The Roman Empire became so large that at some point people began thinking of it as the Western Roman Empire and the Eastern Roman Empire. Emperor Constantine, who reigned from 306 AD to 337 AD, expedited the division by moving the capital of the Empire to the eastern state of Byzantium. Eventually, the new capital would be called Constantinople.
Byzantium was originally a Greek colony that evolved into a typical Greek city state. However, by moving the Roman capital to this Greek city state, Constantine had begun the development of the Byzantine Empire; an empire that would last for 1,000 years.
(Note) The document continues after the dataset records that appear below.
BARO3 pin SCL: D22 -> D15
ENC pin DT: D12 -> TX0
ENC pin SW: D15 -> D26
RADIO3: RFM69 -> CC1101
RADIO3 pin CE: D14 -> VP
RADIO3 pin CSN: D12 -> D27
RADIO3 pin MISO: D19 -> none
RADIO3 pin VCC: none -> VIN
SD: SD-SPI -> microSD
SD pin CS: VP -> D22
Unfortunately, by moving the capital to the East, Constantine contributed to the eventual fall of the older Western Roman Empire. Less than a century after Constantine's rule, in 410 AD, a barbaric people known as the Visigoths invaded and sacked Rome. By 476 AD, the Western Roman Empire would no longer exist.
One of Constantine's greatest effects on history was his acceptance of Christianity. He became the first Christian Roman Emperor, and he began a period of religious tolerance. Prior to his reign, many Christians were persecuted and executed by the Romans. Some Christians were killed by gladiators and animals in the Roman coliseum and other Roman arenas.
Emperor Constantine is a key figure in history because he began one of history's greatest empires, contributed to the fall of the Western Roman Empire, and contributed to the expansion of Christianity throughout the world.